_TEXTE DE LA PAGE_
- - - - - - -
Cela ne devait pas être le « concours Lépine de la taxe ». Il fallait avoir de l’ambition, être innovant, flécher les recettes existantes vers les infrastructures. Quatre ateliers ont planché sur les Services express régionaux métropolitains, le transport ferroviaire, la fin des concessions autoroutières et le financement du réseau non concédé, le report modal et la décarbonation du fret.
Déjà dans ce dernier atelier, l’une des conclusions que personne n’a vraiment écrite mais qui a pourtant été énoncée (par la FNTR évidemment) : personne ne voulant la payer ou accompagner les transporteurs dans la transition énergétique, la décarbonation ne se fera pas ou dans très très longtemps.
Avec le « séminaire de convergence » du 3 juillet, on se doutait que les choses ne seraient peut-être pas aussi simples qu’on ne l’avait imaginé. On a vu sortir des idées assez farfelues du style : les régions qui ne mettront pas en œuvre le versement mobilité régional, et les écocontributions régionales pour les poids lourds, ne recevront plus de dotations de l’État (ou beaucoup moins). Ben voyons.
Et surtout, on se doutait que loin de se contenter de l’existant, de nouvelles recettes allaient être créées. Transporteurs, attendons-nous donc à un gros rabot de ristourne TICPE.
La clôture du 9 juillet, jour de la Sainte Amandine, n’a pas failli.
- - - - - - -
_MISE EN PRATIQUE_
- 1) Traduisez en anglais la phrase suivante du texte sur le financement des infrastructures de transport : « Et surtout, on se doutait que loin de se contenter de l'existant, de nouvelles recettes allaient être créées. »
- 2) Recopiez le passage du texte sur le financement des infrastructures de transport depuis « Et surtout, on » jusqu'à « n’a pas failli. » inclus.

_DONNÉES DE L'EXERCICE_
- - - - - - -
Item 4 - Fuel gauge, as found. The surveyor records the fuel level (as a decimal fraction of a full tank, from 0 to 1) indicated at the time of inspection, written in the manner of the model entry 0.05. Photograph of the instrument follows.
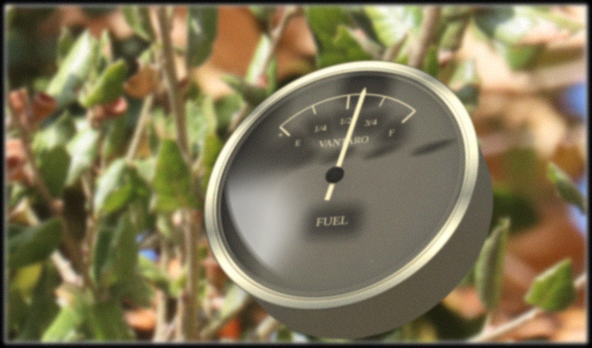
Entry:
- - - - - - -
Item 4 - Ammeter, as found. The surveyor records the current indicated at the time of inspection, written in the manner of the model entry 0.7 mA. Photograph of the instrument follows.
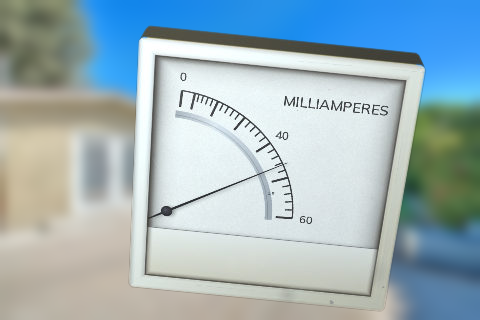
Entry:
- - - - - - -
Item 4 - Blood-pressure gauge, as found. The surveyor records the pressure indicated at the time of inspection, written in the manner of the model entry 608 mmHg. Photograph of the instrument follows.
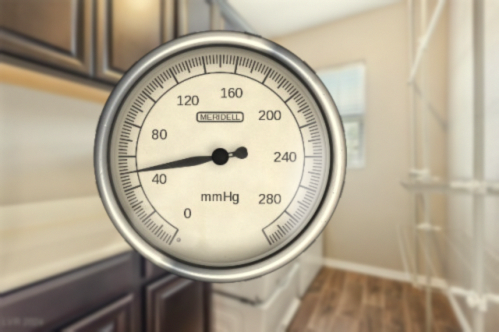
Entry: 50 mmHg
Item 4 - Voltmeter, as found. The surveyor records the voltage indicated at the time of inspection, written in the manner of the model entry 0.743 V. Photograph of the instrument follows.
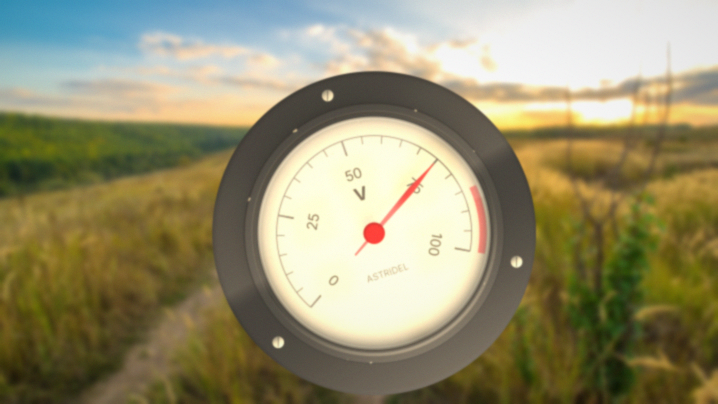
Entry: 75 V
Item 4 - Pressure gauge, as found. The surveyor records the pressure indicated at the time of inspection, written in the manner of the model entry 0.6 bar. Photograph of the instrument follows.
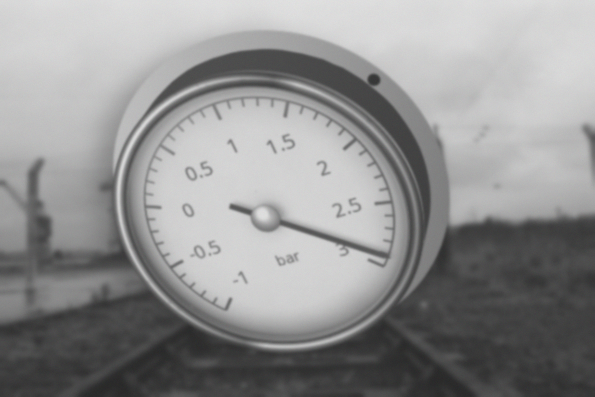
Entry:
- - - - - - -
_EXERCICE CORRIGÉ_
- 1) Above all, we suspected that, far from settling for what already existed, new revenue would be created.

- 2)
Et surtout, on se doutait que loin de se contenter de l’existant, de nouvelles recettes allaient être créées. Transporteurs, attendons-nous donc à un gros rabot de ristourne TICPE.
La clôture du 9 juillet, jour de la Sainte Amandine, n’a pas failli.